▸ TASK
Copy the lines below verbatim, starting at the line that contains "Document page, 1500x1125 pixels." and ending at the line that contains "text_box PhotonSD [552, 941, 925, 996]".

* * * * *

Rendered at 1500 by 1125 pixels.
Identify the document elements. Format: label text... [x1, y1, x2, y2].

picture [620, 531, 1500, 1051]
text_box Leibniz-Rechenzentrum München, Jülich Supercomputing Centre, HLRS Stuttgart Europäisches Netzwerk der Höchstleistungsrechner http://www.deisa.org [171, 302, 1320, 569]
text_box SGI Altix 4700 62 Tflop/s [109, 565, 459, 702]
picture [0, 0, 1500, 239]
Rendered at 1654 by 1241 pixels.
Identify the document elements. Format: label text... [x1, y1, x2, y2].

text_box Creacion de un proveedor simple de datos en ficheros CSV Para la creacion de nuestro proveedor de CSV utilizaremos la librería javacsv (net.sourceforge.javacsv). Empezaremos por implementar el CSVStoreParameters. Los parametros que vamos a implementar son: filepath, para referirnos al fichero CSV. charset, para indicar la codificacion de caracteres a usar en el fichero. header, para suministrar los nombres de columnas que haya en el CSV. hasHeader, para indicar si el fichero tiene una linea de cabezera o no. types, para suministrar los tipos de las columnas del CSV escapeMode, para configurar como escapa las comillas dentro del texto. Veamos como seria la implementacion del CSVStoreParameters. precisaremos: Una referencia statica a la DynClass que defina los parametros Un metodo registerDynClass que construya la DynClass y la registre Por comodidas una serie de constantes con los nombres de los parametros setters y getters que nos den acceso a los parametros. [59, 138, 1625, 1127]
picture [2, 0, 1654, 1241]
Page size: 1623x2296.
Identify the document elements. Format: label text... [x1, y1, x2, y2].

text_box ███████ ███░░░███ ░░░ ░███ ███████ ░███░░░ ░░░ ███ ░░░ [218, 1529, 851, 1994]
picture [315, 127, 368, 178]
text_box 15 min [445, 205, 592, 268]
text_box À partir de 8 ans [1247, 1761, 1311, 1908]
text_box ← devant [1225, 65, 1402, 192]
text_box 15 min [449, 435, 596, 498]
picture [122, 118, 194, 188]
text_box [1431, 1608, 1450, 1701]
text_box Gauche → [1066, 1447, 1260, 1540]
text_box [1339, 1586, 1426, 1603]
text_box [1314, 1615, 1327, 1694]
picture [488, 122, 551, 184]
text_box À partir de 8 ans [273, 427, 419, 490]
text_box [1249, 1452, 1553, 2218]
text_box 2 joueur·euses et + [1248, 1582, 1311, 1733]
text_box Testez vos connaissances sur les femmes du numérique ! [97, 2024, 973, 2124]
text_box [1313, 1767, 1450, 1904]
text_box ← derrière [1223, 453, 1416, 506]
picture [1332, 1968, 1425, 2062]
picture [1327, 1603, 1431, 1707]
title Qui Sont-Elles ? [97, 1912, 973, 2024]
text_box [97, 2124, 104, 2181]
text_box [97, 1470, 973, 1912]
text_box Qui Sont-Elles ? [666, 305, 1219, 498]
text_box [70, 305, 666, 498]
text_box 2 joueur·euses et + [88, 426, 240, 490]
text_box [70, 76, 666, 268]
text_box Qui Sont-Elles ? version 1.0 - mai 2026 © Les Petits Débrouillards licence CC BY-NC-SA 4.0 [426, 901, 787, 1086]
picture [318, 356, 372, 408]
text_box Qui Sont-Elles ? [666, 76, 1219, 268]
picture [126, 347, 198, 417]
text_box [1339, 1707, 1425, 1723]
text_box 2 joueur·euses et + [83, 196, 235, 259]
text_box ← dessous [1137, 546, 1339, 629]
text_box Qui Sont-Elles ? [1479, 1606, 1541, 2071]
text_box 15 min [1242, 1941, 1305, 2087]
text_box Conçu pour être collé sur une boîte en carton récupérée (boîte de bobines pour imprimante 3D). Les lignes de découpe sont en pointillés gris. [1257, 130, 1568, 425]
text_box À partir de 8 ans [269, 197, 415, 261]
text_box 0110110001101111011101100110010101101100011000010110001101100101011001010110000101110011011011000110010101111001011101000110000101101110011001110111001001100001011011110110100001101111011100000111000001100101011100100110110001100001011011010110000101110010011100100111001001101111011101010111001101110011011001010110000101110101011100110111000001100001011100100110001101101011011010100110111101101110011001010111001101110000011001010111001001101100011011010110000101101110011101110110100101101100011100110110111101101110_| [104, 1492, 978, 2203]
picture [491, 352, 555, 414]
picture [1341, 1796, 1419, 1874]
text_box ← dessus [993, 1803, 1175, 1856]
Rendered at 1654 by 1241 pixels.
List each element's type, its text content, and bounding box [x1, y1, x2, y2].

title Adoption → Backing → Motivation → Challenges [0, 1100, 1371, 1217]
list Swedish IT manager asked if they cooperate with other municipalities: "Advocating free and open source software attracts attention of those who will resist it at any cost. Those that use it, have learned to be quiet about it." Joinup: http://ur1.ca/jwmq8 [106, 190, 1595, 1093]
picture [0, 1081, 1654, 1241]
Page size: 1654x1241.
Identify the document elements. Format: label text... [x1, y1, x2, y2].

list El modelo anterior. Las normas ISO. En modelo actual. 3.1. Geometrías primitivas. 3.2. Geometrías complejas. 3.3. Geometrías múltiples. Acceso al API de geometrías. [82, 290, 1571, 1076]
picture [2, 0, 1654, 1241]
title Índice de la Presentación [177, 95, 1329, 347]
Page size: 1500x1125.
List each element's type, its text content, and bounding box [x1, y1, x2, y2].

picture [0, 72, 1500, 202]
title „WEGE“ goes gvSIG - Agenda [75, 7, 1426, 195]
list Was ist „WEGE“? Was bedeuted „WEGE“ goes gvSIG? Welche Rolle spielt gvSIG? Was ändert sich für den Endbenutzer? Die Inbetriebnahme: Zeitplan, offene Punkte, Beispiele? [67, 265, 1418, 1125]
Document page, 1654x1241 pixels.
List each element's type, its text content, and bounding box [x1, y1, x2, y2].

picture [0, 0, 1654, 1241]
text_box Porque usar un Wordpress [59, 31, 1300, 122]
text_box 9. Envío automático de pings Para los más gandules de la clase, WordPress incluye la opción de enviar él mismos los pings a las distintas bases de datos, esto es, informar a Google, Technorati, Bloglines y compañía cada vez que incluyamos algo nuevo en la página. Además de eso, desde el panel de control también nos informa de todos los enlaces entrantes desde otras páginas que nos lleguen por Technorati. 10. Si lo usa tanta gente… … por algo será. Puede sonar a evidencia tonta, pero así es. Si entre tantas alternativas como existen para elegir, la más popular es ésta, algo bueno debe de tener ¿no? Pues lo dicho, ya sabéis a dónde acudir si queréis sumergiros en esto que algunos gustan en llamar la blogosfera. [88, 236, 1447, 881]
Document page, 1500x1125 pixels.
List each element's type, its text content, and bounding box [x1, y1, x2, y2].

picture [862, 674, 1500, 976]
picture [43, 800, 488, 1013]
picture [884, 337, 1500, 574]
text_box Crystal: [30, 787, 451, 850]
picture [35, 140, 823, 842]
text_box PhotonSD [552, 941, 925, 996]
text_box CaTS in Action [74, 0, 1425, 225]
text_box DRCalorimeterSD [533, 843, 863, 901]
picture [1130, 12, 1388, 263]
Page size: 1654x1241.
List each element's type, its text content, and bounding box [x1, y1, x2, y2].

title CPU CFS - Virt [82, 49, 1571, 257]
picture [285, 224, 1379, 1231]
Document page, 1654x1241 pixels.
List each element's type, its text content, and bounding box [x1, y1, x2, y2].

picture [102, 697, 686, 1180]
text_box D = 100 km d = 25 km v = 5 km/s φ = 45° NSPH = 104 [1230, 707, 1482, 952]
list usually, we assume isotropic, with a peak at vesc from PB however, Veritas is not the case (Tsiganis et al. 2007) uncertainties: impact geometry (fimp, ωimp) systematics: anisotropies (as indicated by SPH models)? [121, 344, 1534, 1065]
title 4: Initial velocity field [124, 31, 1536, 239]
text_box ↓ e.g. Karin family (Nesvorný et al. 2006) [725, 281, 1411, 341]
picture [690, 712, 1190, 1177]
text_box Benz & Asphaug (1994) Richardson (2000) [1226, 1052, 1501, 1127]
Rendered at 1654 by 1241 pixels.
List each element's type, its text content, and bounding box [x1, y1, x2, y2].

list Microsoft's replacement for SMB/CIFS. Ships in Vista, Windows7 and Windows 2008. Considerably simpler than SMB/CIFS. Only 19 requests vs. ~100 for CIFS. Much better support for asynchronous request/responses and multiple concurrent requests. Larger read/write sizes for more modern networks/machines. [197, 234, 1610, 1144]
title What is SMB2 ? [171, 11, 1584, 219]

* * * * *

▸ EXERCISE ANSWER
Document page, 1500x1125 pixels.
List each element's type, its text content, and bounding box [x1, y1, x2, y2].

picture [862, 674, 1500, 976]
picture [43, 800, 488, 1013]
picture [884, 337, 1500, 574]
text_box Crystal: [30, 787, 451, 850]
picture [35, 140, 823, 842]
text_box PhotonSD [552, 941, 925, 996]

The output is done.